Exercise instructions | Please give an exact transcription of the lines below, from the one that contains "lter votre dentiste" to the very last, with no other lines.

[Dataset excerpts]
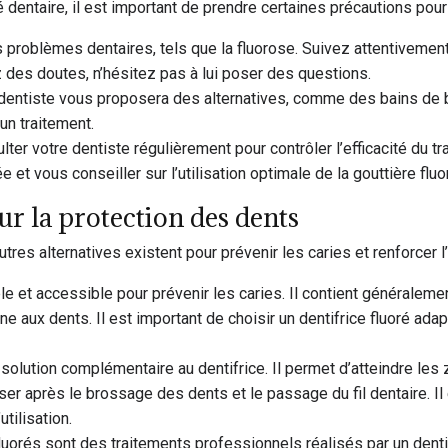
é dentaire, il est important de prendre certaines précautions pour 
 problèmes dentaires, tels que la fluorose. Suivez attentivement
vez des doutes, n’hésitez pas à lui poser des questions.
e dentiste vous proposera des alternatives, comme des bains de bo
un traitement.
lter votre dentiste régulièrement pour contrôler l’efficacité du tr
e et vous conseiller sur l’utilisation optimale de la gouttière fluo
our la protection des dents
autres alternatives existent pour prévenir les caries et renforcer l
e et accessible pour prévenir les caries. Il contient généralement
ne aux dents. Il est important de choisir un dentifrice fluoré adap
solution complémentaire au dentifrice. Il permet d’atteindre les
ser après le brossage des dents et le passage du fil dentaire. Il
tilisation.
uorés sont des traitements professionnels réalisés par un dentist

Answer for this exercise |
lter votre dentiste régulièrement pour contrôler l’efficacité du tr
e et vous conseiller sur l’utilisation optimale de la gouttière fluo
our la protection des dents
autres alternatives existent pour prévenir les caries et renforcer l
e et accessible pour prévenir les caries. Il contient généralement
ne aux dents. Il est important de choisir un dentifrice fluoré adap
solution complémentaire au dentifrice. Il permet d’atteindre les
ser après le brossage des dents et le passage du fil dentaire. Il
tilisation.
uorés sont des traitements professionnels réalisés par un dentist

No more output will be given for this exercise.